To counteract pathogen dissemination, host cells reorganize their cytoskeleton to compartmentalize bacteria and induce autophagy. Using Shigella infection of tissue culture cells, host and pathogen determinants underlying this process are identified and characterized. Using zebrafish models of Shigella infection, the role of discovered molecules and mechanisms are investigated in vivo.
Shigella flexneri is an intracellular pathogen that can escape from phagosomes to reach the cytosol, and polymerize the host actin cytoskeleton to promote its motility and dissemination. New work has shown that proteins involved in actin-based motility are also linked to autophagy, an intracellular degradation process crucial for cell autonomous immunity. Strikingly, host cells may prevent actin-based motility of S. flexneri by compartmentalizing bacteria inside ‘septin cages’ and targeting them to autophagy. These observations indicate that a more complete understanding of septins, a family of filamentous GTP-binding proteins, will provide new insights into the process of autophagy. This report describes protocols to monitor autophagy-cytoskeleton interactions caused by S. flexneri in vitro using tissue culture cells and in vivo using zebrafish larvae. These protocols enable investigation of intracellular mechanisms that control bacterial dissemination at the molecular, cellular, and whole organism level.
Shigella flexneri, a Gram-negative invasive enteropathogenic bacterium, can escape from phagosomes to the cytosol, and polymerize the host actin cytoskeleton to evade cytosolic immune responses and promote intra- and intercellular movement1,2. Despite the understanding of actin-based motility in vitro3,4, the mechanisms restricting bacterial dissemination in vivo have not been fully defined. This is critical for a more complete understanding of innate immunity and host defense.
Septins, a highly conserved family of proteins among metazoans, are guanosine triphosphate (GTP)-binding proteins that assemble into hetero-oligomeric complexes and form nonpolar filaments that associate with cellular membranes and the cytoskeleton5,6. Recent work has discovered that infected host cells can prevent Shigella actin based motility by compartmentalizing bacteria targeted to autophagy inside ‘septin cages’, revealing the first cellular mechanism that counteracts actin based motility7,8. A wide open field of investigation now lies in ‘septin biology and infection’. Septin assembly, induced by a variety of pathogens (e.g., Listeria monocytogenes7,9,10, Mycobacterium marinum7,8, Candida albicans11), may emerge as a key issue in host defense5,12.
Autophagy, a highly conserved intracellular degradation process, is viewed as a key component of cell-autonomous immunity because of its ability to deliver cytosolic bacteria to the lysosome13,14. However, the role of bacterial autophagy in vivo to restrict or promote bacterial replication remains poorly understood15,16. The zebrafish (Danio rerio) has emerged as a vertebrate model for the study of infections because it is optically accessible at the larval stages when the innate immune system is already functional17,18. Recent work has characterized the susceptibility of zebrafish larvae to S. flexneri, a paradigm for bacterial autophagy15, and has used the Shigella-zebrafish infection model to study the manipulation of autophagy for antibacterial therapy in vivo19.

TASKS TO CARRY OUT
1. According to the Shigella and septin text, how can host cells prevent actin-based motility of Shigella flexneri?
2. Pick up the Shigella and septin text where it ends and continue it.

Page text data extracted
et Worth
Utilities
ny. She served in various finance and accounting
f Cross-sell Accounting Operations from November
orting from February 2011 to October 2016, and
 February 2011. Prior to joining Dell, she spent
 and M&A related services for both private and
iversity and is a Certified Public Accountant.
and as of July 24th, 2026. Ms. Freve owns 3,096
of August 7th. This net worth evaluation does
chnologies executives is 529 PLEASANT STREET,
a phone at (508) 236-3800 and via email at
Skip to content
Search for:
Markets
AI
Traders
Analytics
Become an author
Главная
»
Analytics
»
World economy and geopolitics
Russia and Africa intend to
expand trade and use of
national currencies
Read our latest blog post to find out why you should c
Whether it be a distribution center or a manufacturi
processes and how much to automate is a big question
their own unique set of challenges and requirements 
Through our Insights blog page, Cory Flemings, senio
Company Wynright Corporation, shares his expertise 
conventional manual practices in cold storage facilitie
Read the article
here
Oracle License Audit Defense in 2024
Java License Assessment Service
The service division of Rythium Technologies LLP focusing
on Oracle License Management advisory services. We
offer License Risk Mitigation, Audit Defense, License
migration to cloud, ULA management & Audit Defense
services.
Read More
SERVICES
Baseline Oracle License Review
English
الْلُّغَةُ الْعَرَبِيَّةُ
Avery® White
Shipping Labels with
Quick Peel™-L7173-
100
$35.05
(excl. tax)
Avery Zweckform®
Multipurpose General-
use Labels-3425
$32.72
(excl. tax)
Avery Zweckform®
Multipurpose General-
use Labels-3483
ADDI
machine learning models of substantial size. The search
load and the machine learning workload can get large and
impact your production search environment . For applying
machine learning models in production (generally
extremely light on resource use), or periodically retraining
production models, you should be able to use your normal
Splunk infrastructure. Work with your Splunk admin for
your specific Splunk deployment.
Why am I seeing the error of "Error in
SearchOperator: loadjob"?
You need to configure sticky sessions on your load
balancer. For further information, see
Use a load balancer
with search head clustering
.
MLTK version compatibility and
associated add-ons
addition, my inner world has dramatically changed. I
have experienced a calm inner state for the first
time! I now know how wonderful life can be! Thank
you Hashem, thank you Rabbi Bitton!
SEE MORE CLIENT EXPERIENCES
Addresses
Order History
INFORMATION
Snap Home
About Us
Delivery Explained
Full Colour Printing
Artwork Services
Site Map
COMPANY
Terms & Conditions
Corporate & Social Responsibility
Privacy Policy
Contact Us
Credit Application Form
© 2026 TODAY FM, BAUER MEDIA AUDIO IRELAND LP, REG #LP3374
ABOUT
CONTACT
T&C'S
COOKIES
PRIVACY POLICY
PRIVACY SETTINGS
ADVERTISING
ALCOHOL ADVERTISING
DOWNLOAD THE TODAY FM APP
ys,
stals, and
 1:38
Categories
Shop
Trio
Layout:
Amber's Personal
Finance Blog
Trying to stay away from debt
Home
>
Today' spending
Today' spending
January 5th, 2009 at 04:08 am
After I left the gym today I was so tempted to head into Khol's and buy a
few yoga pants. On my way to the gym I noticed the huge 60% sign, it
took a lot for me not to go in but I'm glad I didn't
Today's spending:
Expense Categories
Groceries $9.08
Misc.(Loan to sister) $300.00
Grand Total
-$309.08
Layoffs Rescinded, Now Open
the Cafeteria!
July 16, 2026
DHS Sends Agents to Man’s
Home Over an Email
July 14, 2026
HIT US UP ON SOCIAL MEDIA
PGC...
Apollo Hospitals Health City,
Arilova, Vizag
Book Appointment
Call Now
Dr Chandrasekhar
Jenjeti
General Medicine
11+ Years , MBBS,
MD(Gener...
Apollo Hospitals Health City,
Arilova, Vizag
==
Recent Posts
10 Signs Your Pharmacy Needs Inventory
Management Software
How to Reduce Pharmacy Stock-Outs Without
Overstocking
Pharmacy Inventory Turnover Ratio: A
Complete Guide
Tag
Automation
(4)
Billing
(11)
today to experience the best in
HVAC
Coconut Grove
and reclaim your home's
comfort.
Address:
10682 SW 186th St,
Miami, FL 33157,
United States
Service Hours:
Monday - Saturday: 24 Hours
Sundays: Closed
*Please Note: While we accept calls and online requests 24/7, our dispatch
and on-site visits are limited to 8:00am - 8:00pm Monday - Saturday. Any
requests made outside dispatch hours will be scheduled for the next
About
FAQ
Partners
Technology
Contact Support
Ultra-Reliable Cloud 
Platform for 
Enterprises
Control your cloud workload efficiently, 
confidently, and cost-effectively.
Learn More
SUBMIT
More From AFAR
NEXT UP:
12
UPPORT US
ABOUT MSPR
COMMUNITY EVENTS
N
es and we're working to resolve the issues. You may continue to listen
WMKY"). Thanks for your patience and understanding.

LIST OF ANSWERS
1. They compartmentalize the bacteria inside "septin cages" and target them to autophagy.

2.
This report provides new tools and assays to study S. flexneri interactions with autophagy and the cytoskeleton. In a first step, protocols to monitor autophagy-cytoskeleton interactions are described using Shigella infection of the human epithelial cell line HeLa. To assess the role of autophagy-cytoskeleton interactions on the Shigella infection process in vitro, methods to manipulate autophagy and cytoskeleton components (using siRNA or pharmacological reagents) are provided. New work has shown that by using Shigella infection of zebrafish larvae, similar assays can be applied to study the cell biology of infection in vivo. Protocols to prepare and infect zebrafish larvae are detailed, and to assess the host response to Shigella infection in vivo, protocols to determine host survival and bacterial burden of infected larvae are provided. Methods to monitor the recruitment of septin and autophagy markers to Shigella (using either fixed or living zebrafish larvae) and methods to test the role of these processes in vivo [using morpholino oligonucleotides (injected in 1-4 cell stage embryos) or pharmacological reagents (added directly to the zebrafish bath water)] are also discussed. This program of work is expected to provide insights into the mechanisms required for the control of infection by cytosolic host responses.
1. Monitoring Autophagy and the Cytoskeleton In Vitro Using Tissue Culture Cells
2. Functional Analysis of Autophagy and the Cytoskeleton In Vitro
NOTE: Both genetic and pharmacological approaches can be used to perturb autophagy in infected tissue culture cells, and the impact of these treatments on the course of infection can be monitored.
3. In Vivo Imaging of S. flexneri Interactions with Autophagy and the Cytoskeleton
NOTE: The zebrafish model of Shigella infection can be used to investigate septin caging and autophagy in vivo19.
4. Functional Analysis of Autophagy and the Cytoskeleton In Vivo
NOTE: The impact of pharmacological and genetic perturbations of autophagy on the course of infection can be monitored at the whole-animal level, and at the level of the single cell.
Upon infection of tissue culture cells in vitro, S. flexneri can escape from the phagosome and invade the cytosol. In the cytosol, host cells can prevent the actin-based motility of Shigella by compartmentalizing bacteria inside septin cages (Figure 1A). Bacteria entrapped by septin cages can also be labeled by autophagy markers p62 (Figure 1B) and LC3 (Figure 1C). These observations highlight a novel mechanism of host defense that restricts dissemination of invasive pathogens, and also reveal new links between autophagy and the cytoskeleton. Strikingly, the depletion of autophagy markers significantly reduces septin caging of bacteria (Figure 2A), and work has also shown that the depletion of septin caging significantly reduces recruitment of autophagy markers8. Thus, at least in the case of Shigella, septin cage assembly and autophagosome formation can be viewed as interdependent processes. Other cellular requirements for compartmentalization of Shigella by septin cages include actin polymerization and actomyosin activity (Figure 2B).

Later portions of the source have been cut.